Nice write-up. I have a very similar setup, only I didn't delve into the netflow montioring/traffic shaping because it seemed a bit overkill for my needs.

Have you given any thought about what you might do with respect to Shorewall, given the this news?


Even assuming the worst - that is, that Shorewall development completely stalls - the firewall is fully functional for me and I haven't hit any show-stopping bugs, so my plan is to continue using it until it breaks somewhere down the line. After the many years of development that've gone into Shorewall, the dividends it pays now are the years and years of hardening that have let it age into a solid, reliable tool. My needs aren't really pushing the envelope of what Shorewall can do (just a home network gateway), so my hope is that I won't bump into anything esoteric in the meantime.


That's a good point. I suppose as long as I'm careful with updates, I should be able to leave it alone until there's a long-lost security bug found.


I used your post, thanks for your hard work!


that's the one! much thanks


High likelihood it was this: https://wiki.archlinux.org/index.php/Router

The Arch Wiki is pretty awesome, generally, and I used this pretty heavily as a reference. I will say, this was not 100% perfect and I had to use some other outside sources, but most of the info is here.

I did consider writing my own step-by-step post (if for no other reason than for me to not have to remember it), but haven't gotten around to it yet.


I've never installed Arch and know virtually nothing about it but often the first link I click after googling is the arch one, their documentation is fabulous and pretty often bang up to date (Since I track Fedora N/N-1 the package versions are usually close enough).


I've been running Arch as my main home server for going on 11 years now. I love it. In that time span, the biggest hurdles have been the sysvinit/systemd transition and a handful of issues with mongodb feature deprecations that required manual intervention.

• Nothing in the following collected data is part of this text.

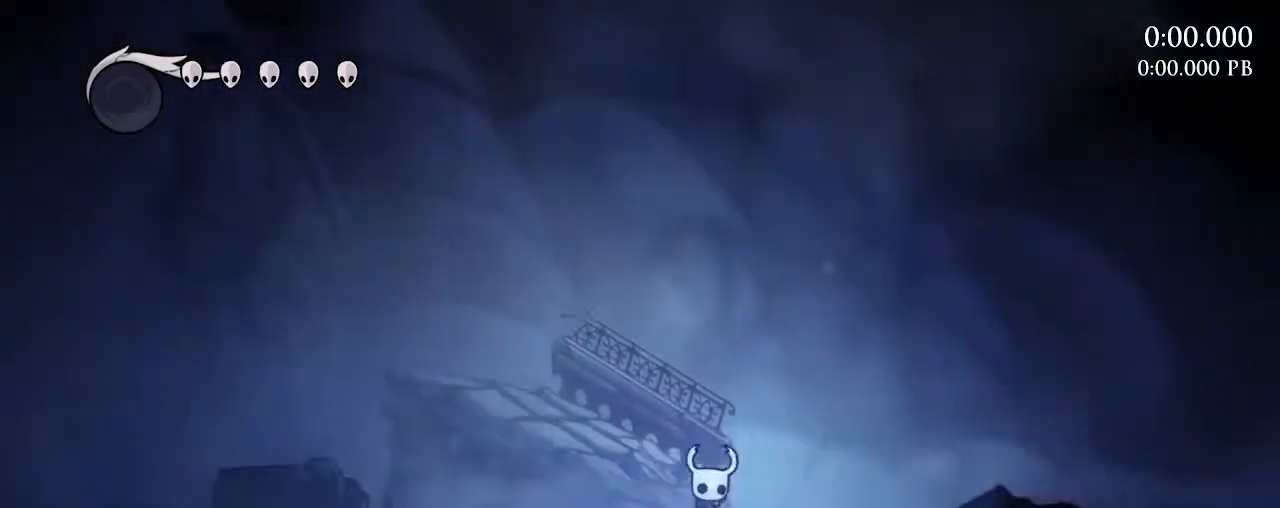
{"keys": ["a"], "mouse": [], "mouse_move": "still", "events": [[250, "mouse_right", "down"], [433, "mouse_right", "up"]]}
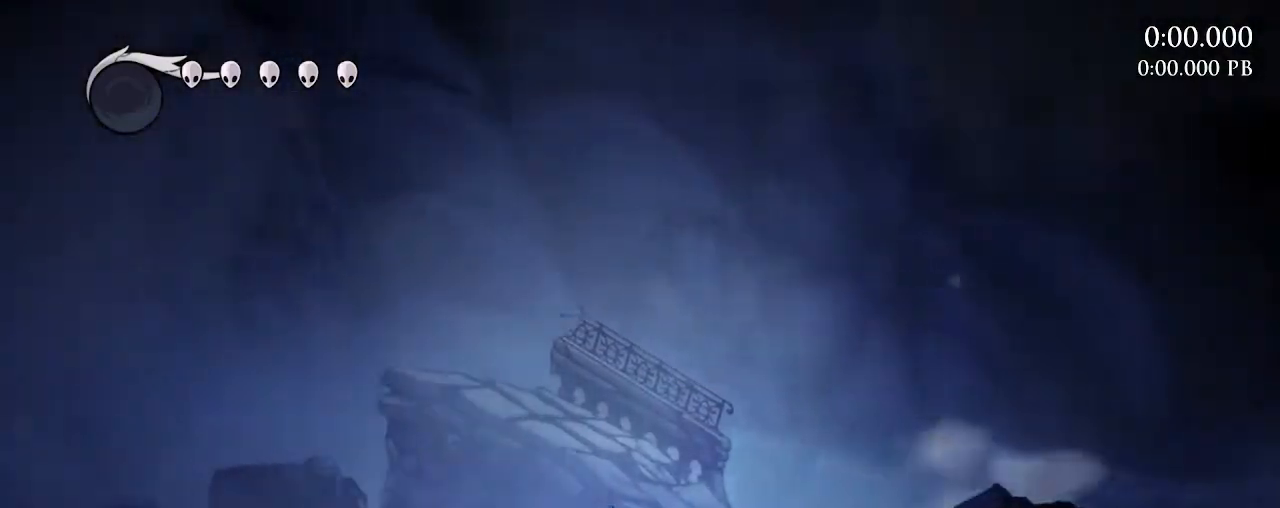
{"keys": ["a"], "mouse": ["right"], "mouse_move": "still", "events": [[217, "mouse_right", "down"]]}
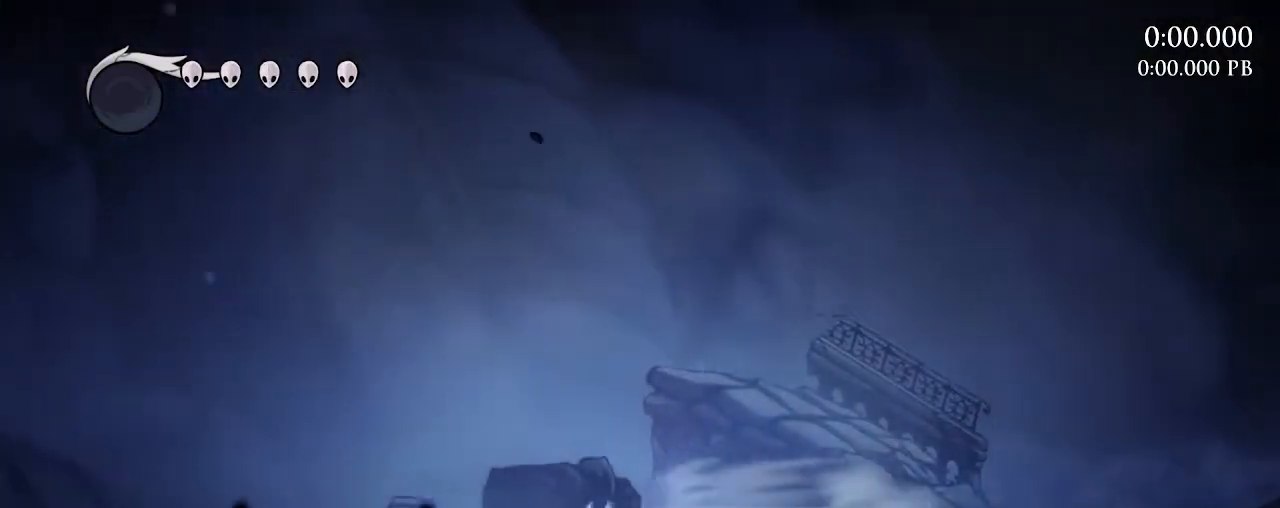
{"keys": ["a"], "mouse": [], "mouse_move": "still", "events": [[50, "mouse_right", "up"]]}
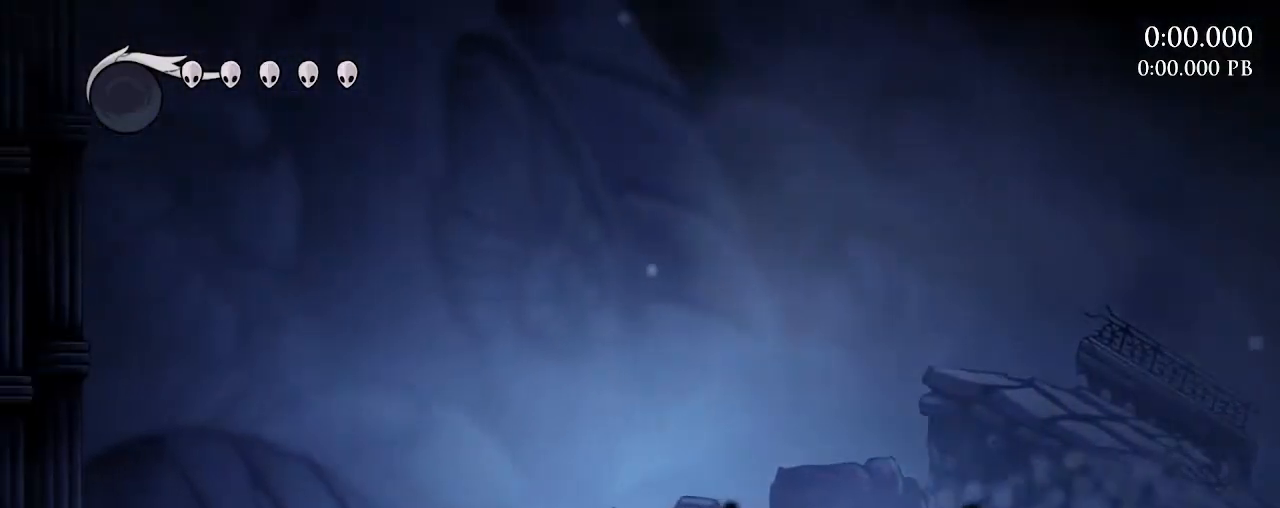
{"keys": ["a"], "mouse": [], "mouse_move": "still", "events": [[17, "mouse_right", "down"], [200, "mouse_right", "up"]]}
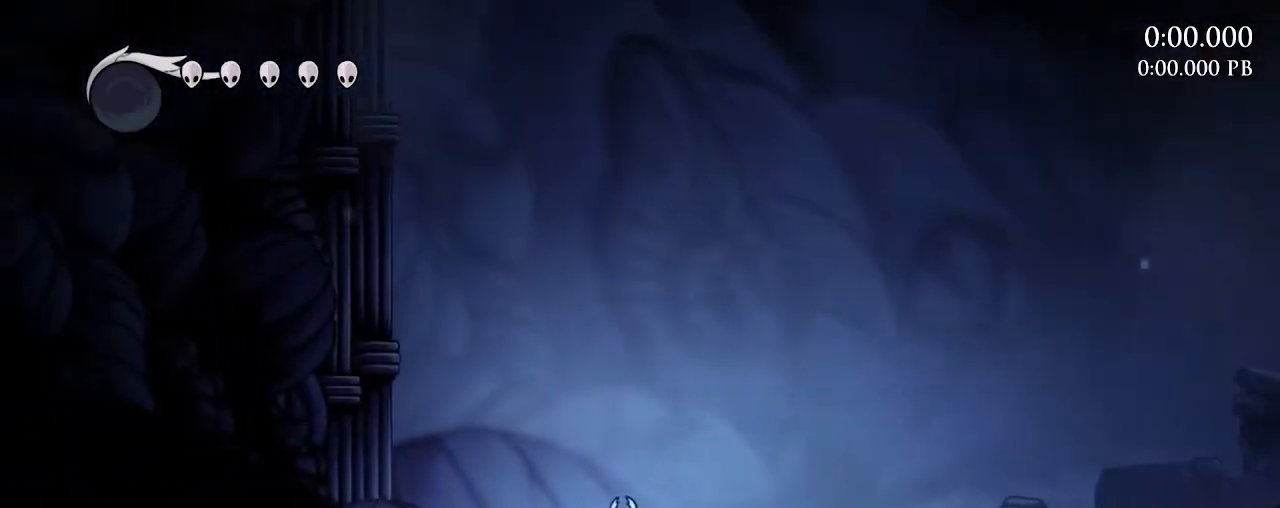
{"keys": ["a", "space"], "mouse": [], "mouse_move": "still", "events": [[83, "mouse_right", "down"], [267, "mouse_right", "up"], [450, "space", "down"]]}
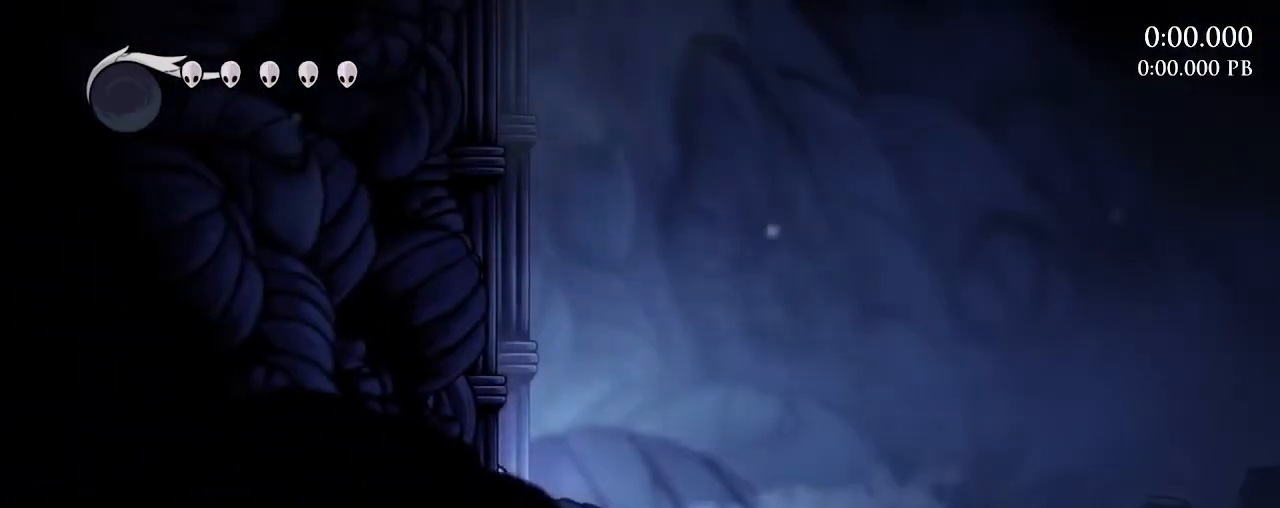
{"keys": ["a", "space"], "mouse": [], "mouse_move": "still", "events": [[183, "space", "up"], [233, "space", "down"]]}
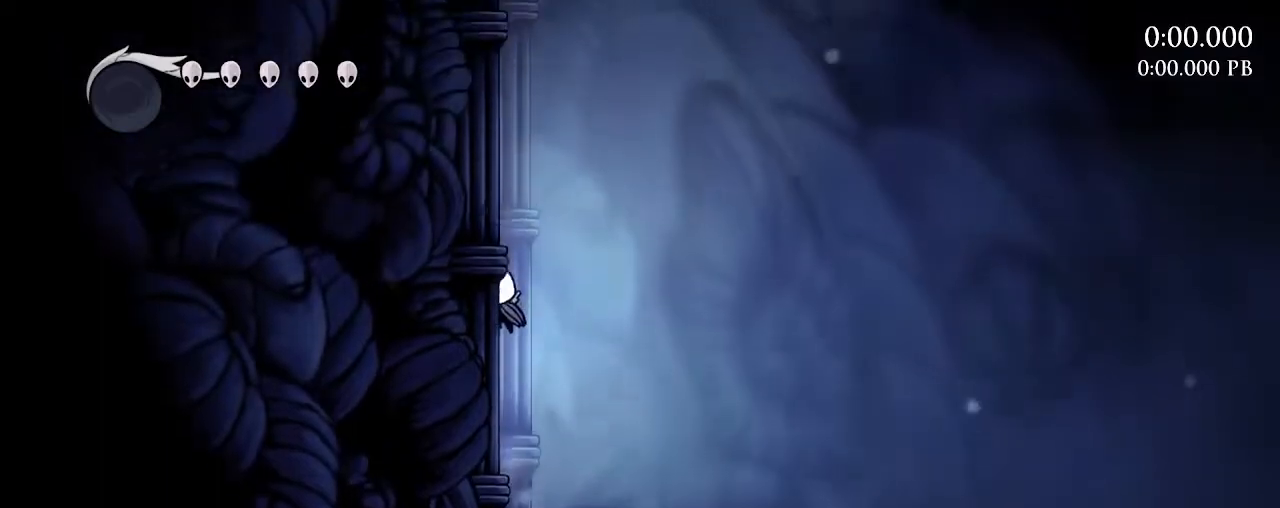
{"keys": ["a"], "mouse": [], "mouse_move": "still", "events": [[17, "space", "up"], [117, "a", "up"], [117, "d", "down"], [150, "a", "down"], [150, "d", "up"], [150, "mouse_right", "down"], [250, "mouse_right", "up"]]}
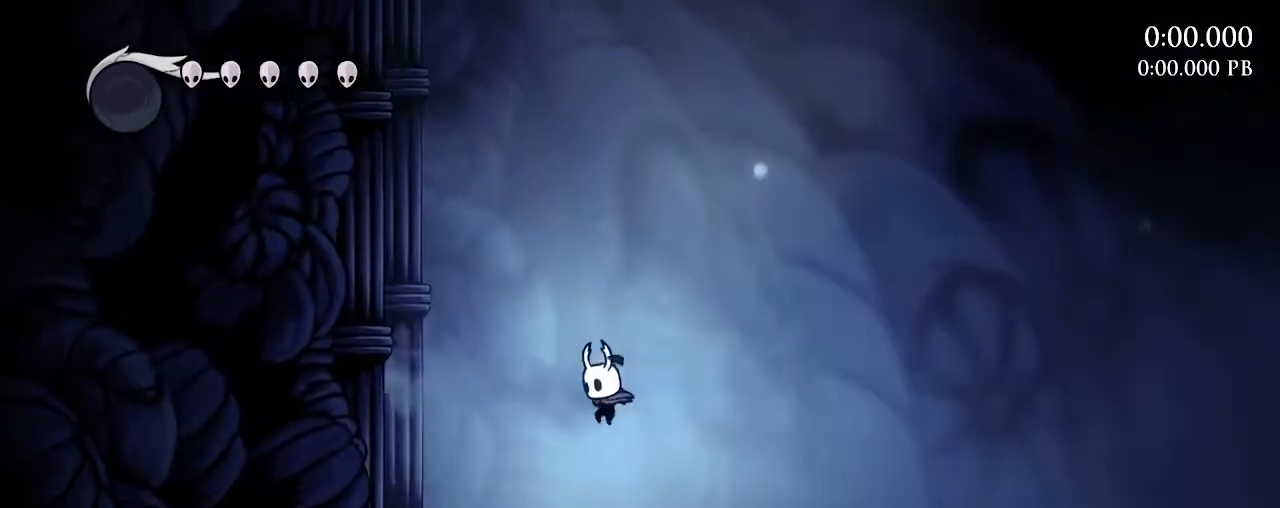
{"keys": ["a"], "mouse": [], "mouse_move": "still", "events": [[167, "mouse_right", "down"], [450, "mouse_right", "up"]]}
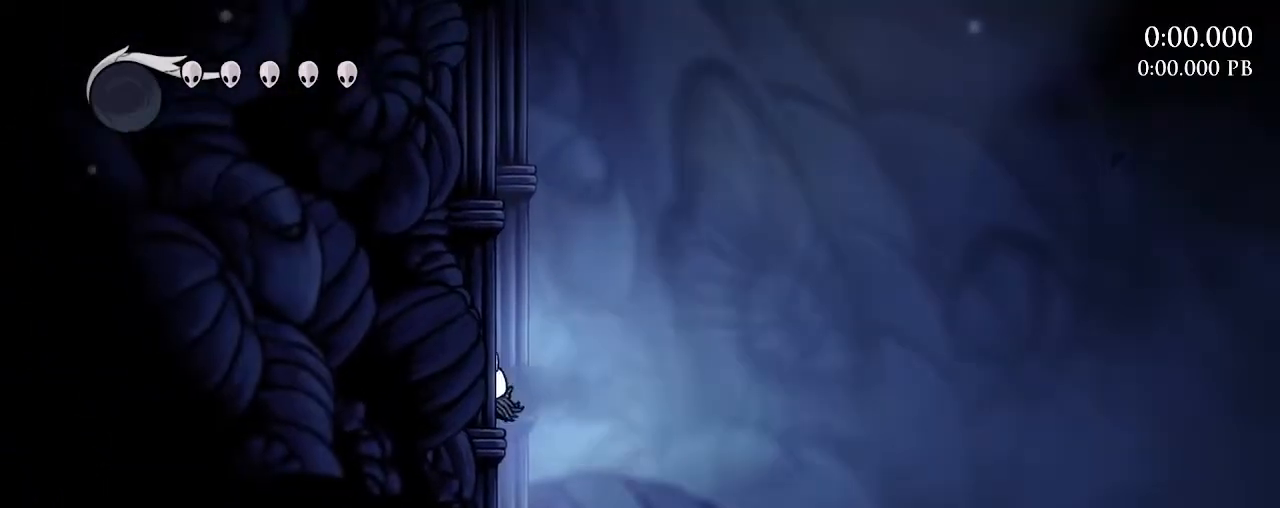
{"keys": ["a"], "mouse": ["right"], "mouse_move": "still", "events": [[50, "space", "down"], [283, "space", "up"], [367, "a", "up"], [367, "d", "down"], [417, "a", "down"], [417, "d", "up"], [417, "mouse_right", "down"]]}
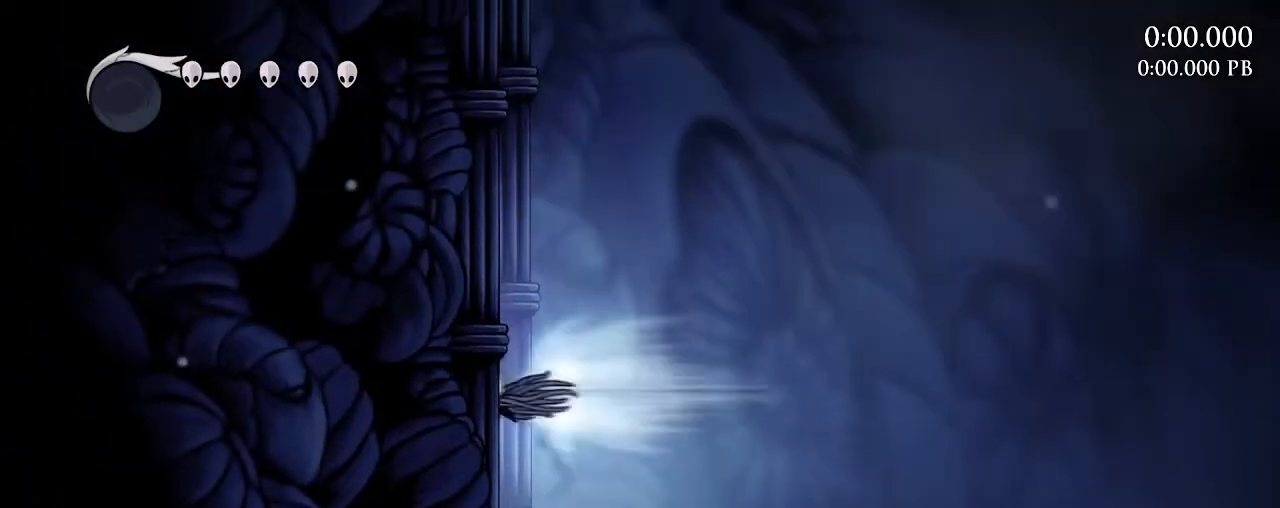
{"keys": ["a", "space"], "mouse": [], "mouse_move": "still", "events": [[17, "mouse_right", "up"], [383, "space", "down"]]}
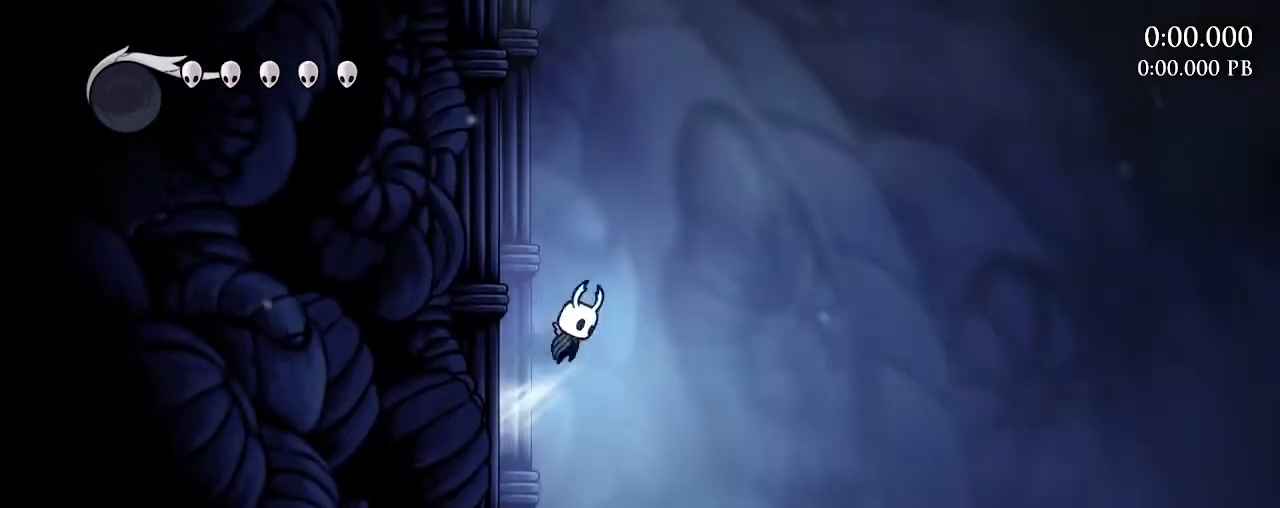
{"keys": ["a"], "mouse": [], "mouse_move": "still", "events": [[117, "space", "up"], [267, "a", "up"], [267, "d", "down"], [317, "a", "down"], [317, "d", "up"], [367, "mouse_right", "down"], [450, "mouse_right", "up"]]}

My original impetus for using it was to "re-learn Linux" after a hiatus out of college, and because it's not as bloated as something like a full Ubuntu install, but doesn't require the full compiling of packages like Gentoo, it seemed like a good choice. Unless I want a GUI right out of the box, I don't use anything else.

As you noted, the wiki is fantastic as well.


Yeah I know a bunch of programmers who love it, I use Fedora out of inertia, when I got the Ryzen at work it was very soon after they launched and they had better out of the box support so I switched to it from Xubuntu and liked it enough it stuck.